Short-answer chart tasks:
================

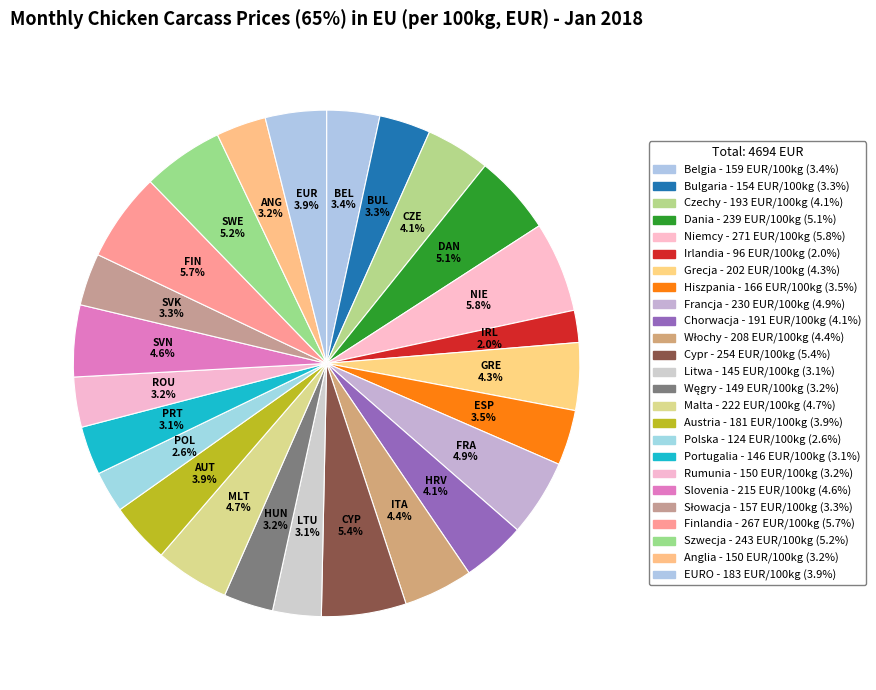

Do Bulgaria and Rumunia together represent more than half of the pie?

No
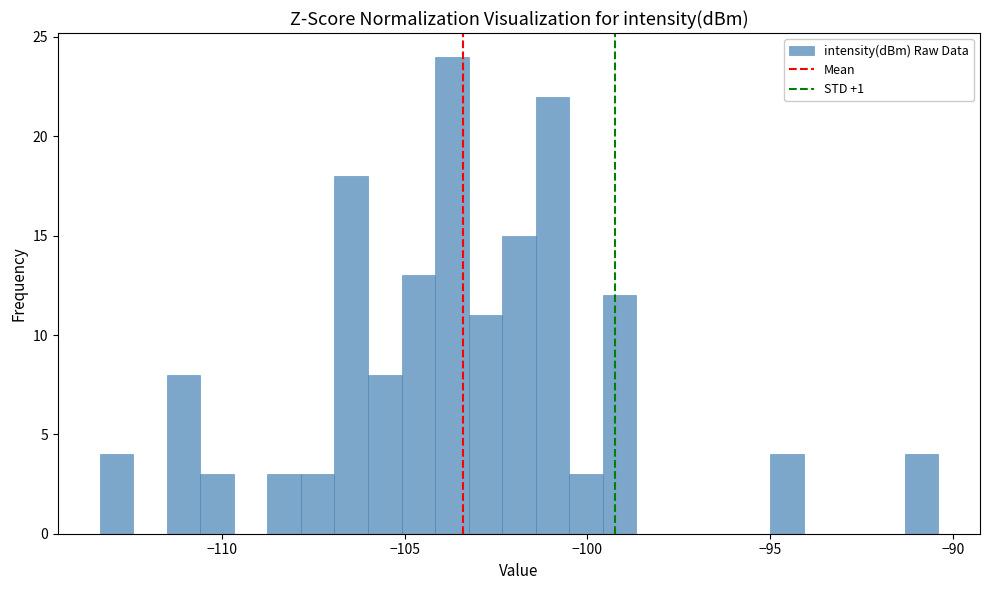

Read against the x-axis, roughly where is the centre of the tallest bar?

-103.5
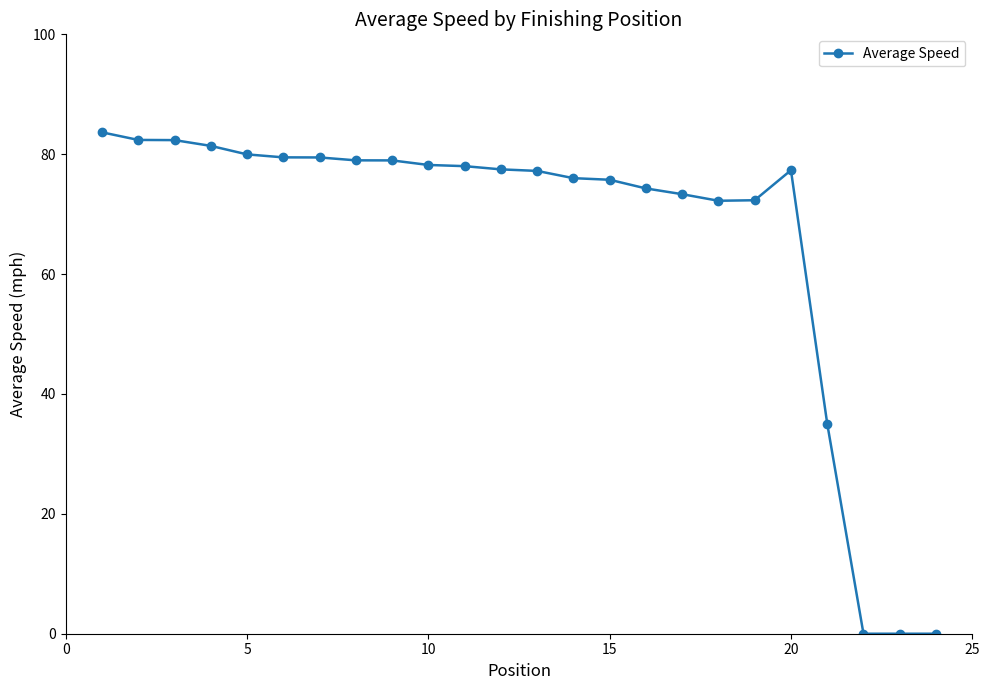

What is the difference between the second highest and minimum values?

82.4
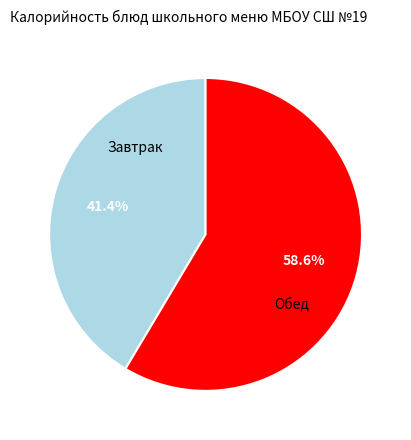

How many segments does this pie chart have?

2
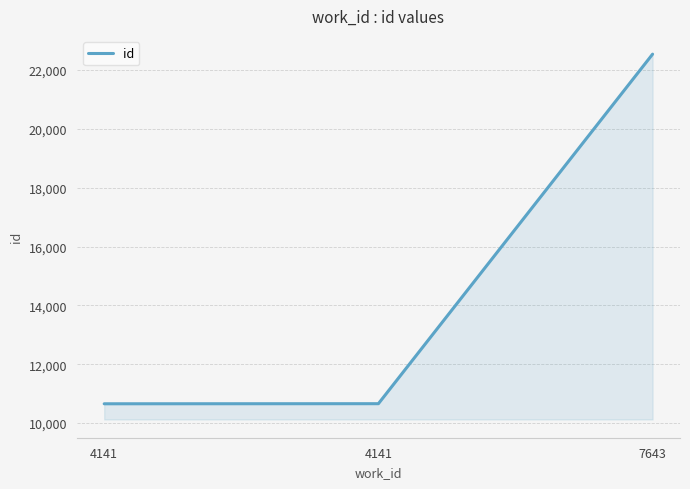

Does the chart display data point markers on the line(s)?

No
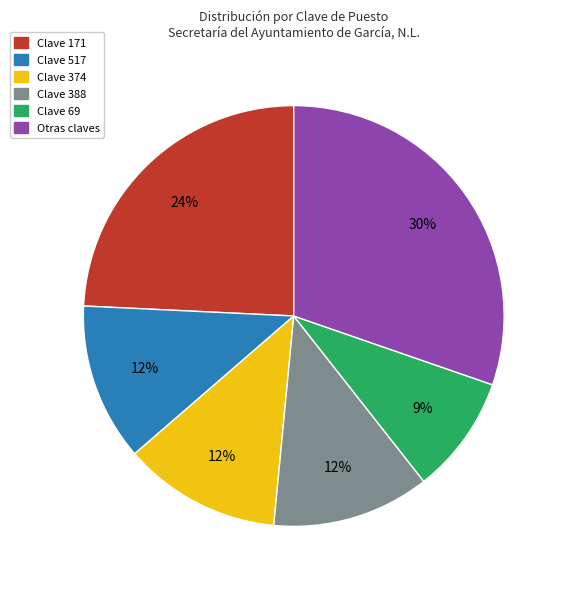

To the nearest percent, what is the average slice percentage?

17%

================

» EXERCISE BRIEF:
Write out every line of text in the material above word for word, leaving out the pictures.

» OUTPUT FOR THIS TASK:
Do Bulgaria and Rumunia together represent more than half of the pie?

No

Read against the x-axis, roughly where is the centre of the tallest bar?

-103.5

What is the difference between the second highest and minimum values?

82.4

How many segments does this pie chart have?

2

Does the chart display data point markers on the line(s)?

No

To the nearest percent, what is the average slice percentage?

17%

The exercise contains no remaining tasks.